1. Emotet: Emotet is a Trojan that mainly spreads through spam emails containing either malicious macro-enabled documents or links. Emotet allows criminals to monetize attacks via information stealing, email harvesting, and ransomware distribution. Since its inception in 2014, this threat underwent a number of evolutionary steps, until its network infrastructure was taken down at the beginning of 2021.

2. Dridex: Dridex is a banking Trojan, which acts as banking credential stealer, a ransomware delivering system, and a remote access control tool. This threat is often delivered through macro-enabled MS Office documents attached to emails.

3. Trickbot: Trickbot is a threat that targets the financial sector, providing modules that support the theft of banking credentials and cryptocurrency, as well as ransomware. This threat was the target of a takedown initiative in October 2020; even though the threat infrastructure took a hit, the cybercriminal gang behind it recovered and restarted its activities.

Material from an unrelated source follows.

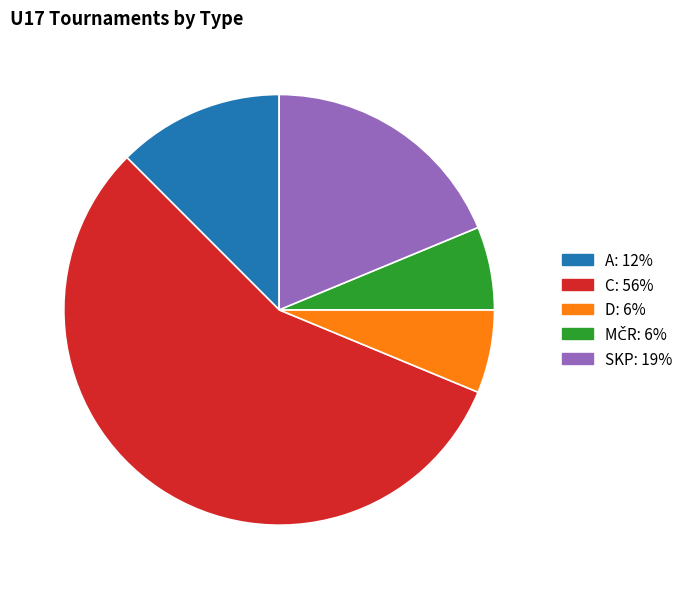

What is the ratio of the value at SKP to the value at C?

0.3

4. Qbot: Qbot, also sometimes known as Qakbot, is a versatile threat that supports a number of modules (from remote access to credential theft). A notable technique recently used by this threat was to observe email threads and inject themselves in existing threads, increasing the chances that a user would deem the corresponding attachment as a legitimate one.

5. Hancitor: This less-known threat has experienced a comeback at the beginning of 2021. This threat acts mostly as a delivery mechanism for a plethora of other threats, and it has often used DocuSign documents to entice the victim into activating the email’s malicious attachments.

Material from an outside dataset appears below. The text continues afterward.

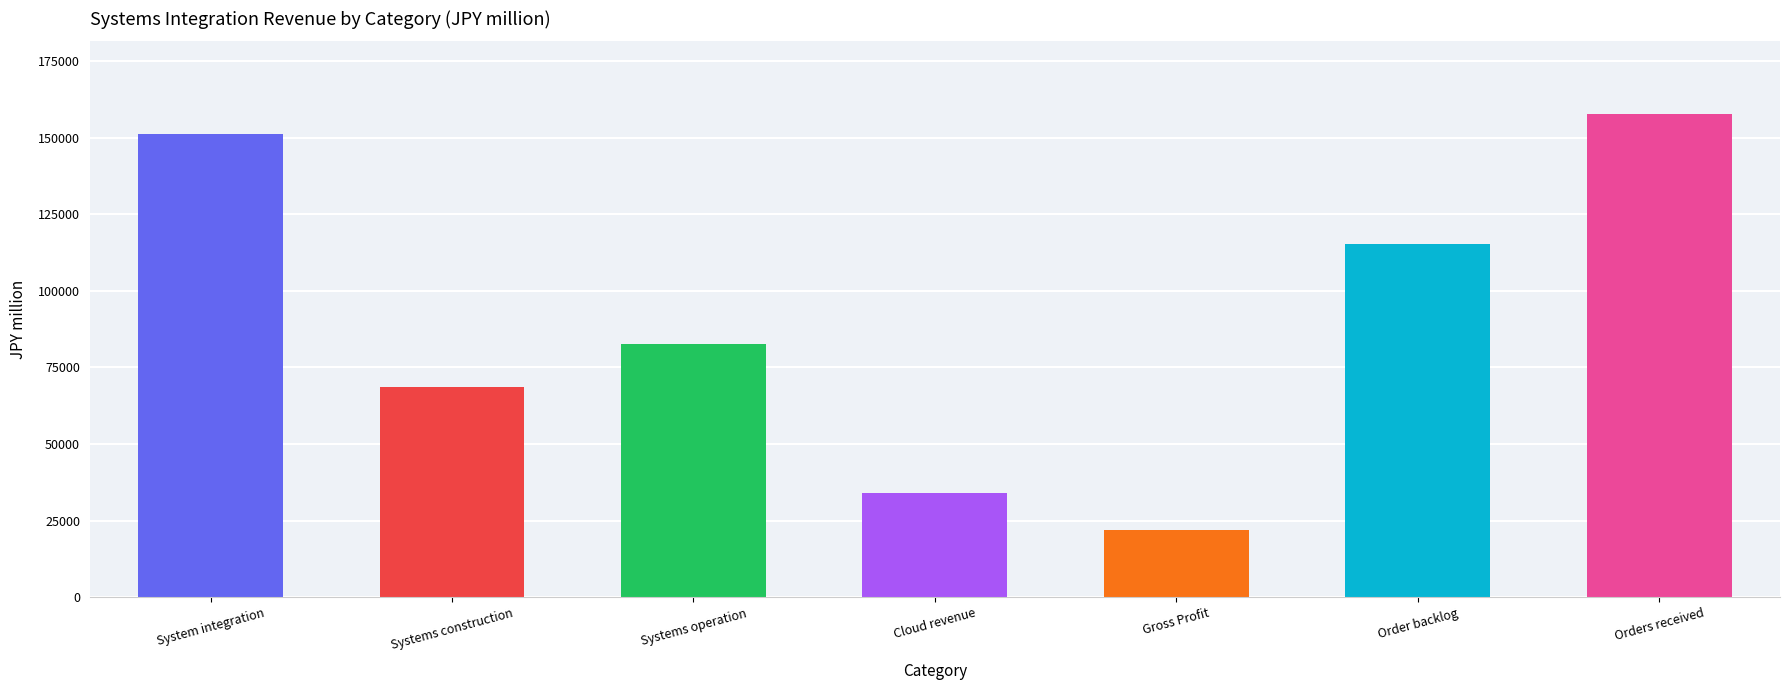

What is the sum of the values at Orders received and Gross Profit?

179609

Figure 4: Top 5 most common malware families in the first two weeks of February 2021.

After the takedown, the threat landscape observed by our sensors changed considerably. Predictably, Emotet infections decreased substantially while new threats (such as Agent Tesla and Formbook, two popular RATs/keyloggers) became more prevalent.

Conclusions

The results shown above clearly demonstrate the effectiveness of takedown efforts.

Entire threats disappear from the landscape, severely disrupting the activities of cybercrime gangs and making the Internet a safer place, or at least one populated by less sophisticated (and easier-to-detect) threats.

However, the effect is only partial, and temporary. Even if the threat landscape has suddenly shifted, in the coming weeks we will see how cybercriminals respond to these actions. One can only hope that restoring their operations will cost them time and money, and, possibly, lead to mistakes that will eventually result in actual convictions.